Mengapa kemampuan manusia memilih adalah bentuk kebebasan? Sebab banyak hal yang manusia tidak dapat atur kecuali pilihannya dalam bertindak. Manusia memang tak dapat menentukan apakah lima menit lagi ada gempa bumi atau tidak, tetapi ia mampu memilih untuk berlari ke luar rumah, atau sembunyi di bawah meja, atau tertidur dengan santainya.
Merefleksikan hal ini membuatku menyadari bahwa tindakan manusia bukanlah sekadar objek dari kuasa semesta atau nasib. Manusia dapat memilih untuk bertindak menanggapi situasi dan kondisi yang ia alami. Nyatanya di masa pandemi seperti ini ada manusia yang memilih memulai bisnis baru, atau ada yang memilih mempelajari hal-hal baru, dan ada juga yang memilih rebahan dan menghabiskan waktu. Jadi, tidak semua hal terjadi karena "kehendak semesta", kamu punya kuasa untuk memilih melakukan apa menanggapi keadaan.
Kebebasan inilah yang membuat tindakan manusia layak "dihakimi" apaka baik atau buruk. Tanpa kebebasan, tindakan manusia tak ada artinya, hanya sebatas program yang dijalankan. Bukankah kata sapaan dari sahabat kita lebih berharga daripada sapaan robot atau kecerdasan buatan? Sebab sahabat kita itu memilih melakukannya dengan kebebasan di tengah kemungkinan untuk cemberut, marah, atau bertengkar dengan kita sedangkan robot dan kecerdasan artifisial hanya menjalankan apa yang menjadi bagian dari programnya.
Hal lain yang aku rasa begitu berbahaya dari paham "kehendak semesta" yang diartikan secara literal ini adalah ketidak acuhan manusia pada Dia yang menjadikan semesta. Mengapa manusia, khsuusnya di zaman modern ini begitu anti sepertinya membahas Tuhan? Seakan keberadaanNya hanyalah dongeng manis pengantar tidur yang dikisahkan agama. Seakan percaya kepadaNya hanya salah satu pilihan mereka yang butuh ketenangan. Bukankah keberadaan Allah selogis dan senyata realita keberadaan semesta dan hidup kita? Bukankah keberadaan bumi, bulan, bintang, margasatwa dan tanaman, dan manusia yang dengan segala kerumitan serta keteraturannya meneriakkan fakta tak terbatahkan akan adanya Dia yang menjadikan semua? Lantas mengapa mempercayai energi abstrak kehendak semesta alih-alih Dia yang berkuasa atas semesta alam? Bukankah bodoh bila manusia percaya kepada kekuatan semesta tapi menganggap konyol keberadaan Penciptanya? Persis seperti orang yang mengagumi istana mewah tapi menolak keberadaan arsitek dan para pembangunnya.

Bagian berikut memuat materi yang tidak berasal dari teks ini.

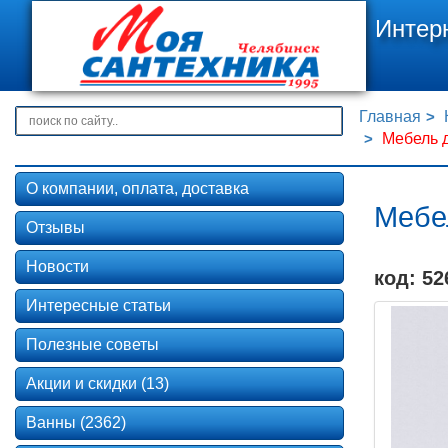
Интер
Главная
Мебель д
О компании, оплата, доставка
Мебел
Отзывы
Новости
код: 52
Интересные статьи
Полезные советы
Акции и скидки (13)
Ванны (2362)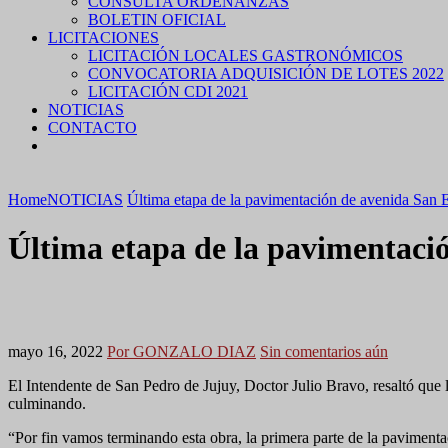
CONSULTA ORDENANZAS
BOLETIN OFICIAL
LICITACIONES
LICITACIÓN LOCALES GASTRONÓMICOS
CONVOCATORIA ADQUISICIÓN DE LOTES 2022
LICITACIÓN CDI 2021
NOTICIAS
CONTACTO
Home
NOTICIAS
Última etapa de la pavimentación de avenida San 
Última etapa de la pavimentaci
mayo 16, 2022
Por GONZALO DIAZ
Sin comentarios aún
El Intendente de San Pedro de Jujuy, Doctor Julio Bravo, resaltó que
culminando.
“Por fin vamos terminando esta obra, la primera parte de la paviment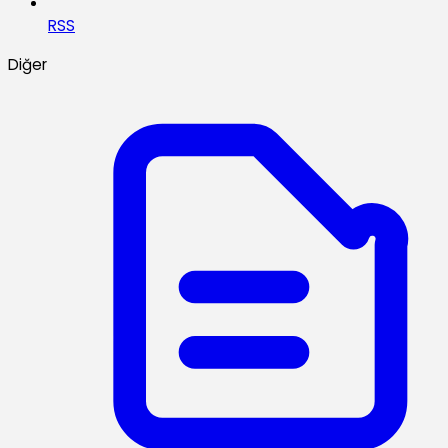
RSS
Diğer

Itu semua adalah refleksiku tentang trend "kehendak semesta" ini. Tentu, sebagai gaya bahasa dalam puisi hal itu samasekali tak ada masalah sebab di situlah letak keindahan karya sastra. Namun, sebagai paham yang diterima secara literal agaknya hal ini cukup bermasalah, khususnya terhadap bagaimana manusia memaknai kebebasan, hidup, dan keberadaannya serta keberadaan Dia, Sang Pencipta. Aku rasa demikian tulisanku ini, mari menjadi manusia, dan mari kita bebas!
Kepada Dia yang dengan bebas menjadikan kita bebas,
Aku haturkan segenap cinta dan pujian dengan kebebasanku.